Here’s his answer, via Nicki Jhabvala of The Athletic:

“Well, I think from the time during the league meetings when the rule was adopted to where we are now, it’s changed. I had a head coach tell me recently, another head coach in the league, that he had a touchdown scored against him and he thought there was offensive pass interference to get that touchdown.

“Naturally, he didn’t challenge it because all touchdowns are reviewed. They didn’t review it at all, and he complained about it during the week and the league agreed with him, that it should have been offensive pass interference. He called the officiating department and asked, ‘Why didn’t you overturn it?’ and they said that they’ve been told not to overturn those. It’s going to have to be a five-car pileup, I guess, for them to overturn something.

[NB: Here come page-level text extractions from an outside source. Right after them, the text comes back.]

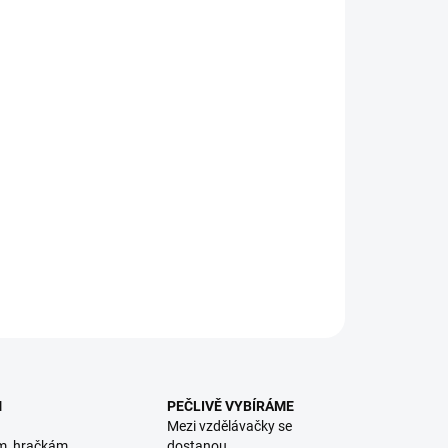
:
NOSTI DORUČENÍ
hlá vystřihovánky s detailními architektonickými prvky.
ko 1:350. || Od 10 let
ILNÍ INFORMACE
ZEPTAT SE
HLÍDACÍ PES
M
PEČLIVĚ VYBÍRÁME
Mezi vzdělávačky se
m, hračkám
dostanou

“So it was offensive pass interference that the guy was telling me about, they through it was but still didn’t overturn. So I really don’t know where it’s at.

“I challenged the one late in the game [at Minnesota] just because that was going to be our last drive, critical situation, thought it was worth the chance. If that had been much earlier in the game, I wouldn’t have.”

Fangio challenged whether there had been defensive pass interference on an incomplete pass just outside the 2-minute mark of Sunday’s game with the Vikings, but the non-call was upheld.

‘It was a knee-jerk reaction’

As a follow up, Fangio was asked if the chance to challenge pass interference — something coaches and fans alike had asked for over the years and which was finally enacted earlier this year — should just be eliminated.

He didn’t entirely answer, but he did say he believes the ability to challenge PI was a hasty reaction to one play.

“My question to them or anybody is that it came about because of the play in the championship game in New Orleans [when officials missed a critical defensive PI call against the Rams’ Nickell Robey-Coleman]: What if the same type of play happened but it was holding that they blatantly missed? Would we be reviewing holding instead of pass interference? And I’m talking about in-line play.

“It was a knee-jerk reaction to a play that caused a lot of public uproar, so that’s what happened.”

And now no one really seems to know what pass interference is, and the officials aren’t helping that confusion.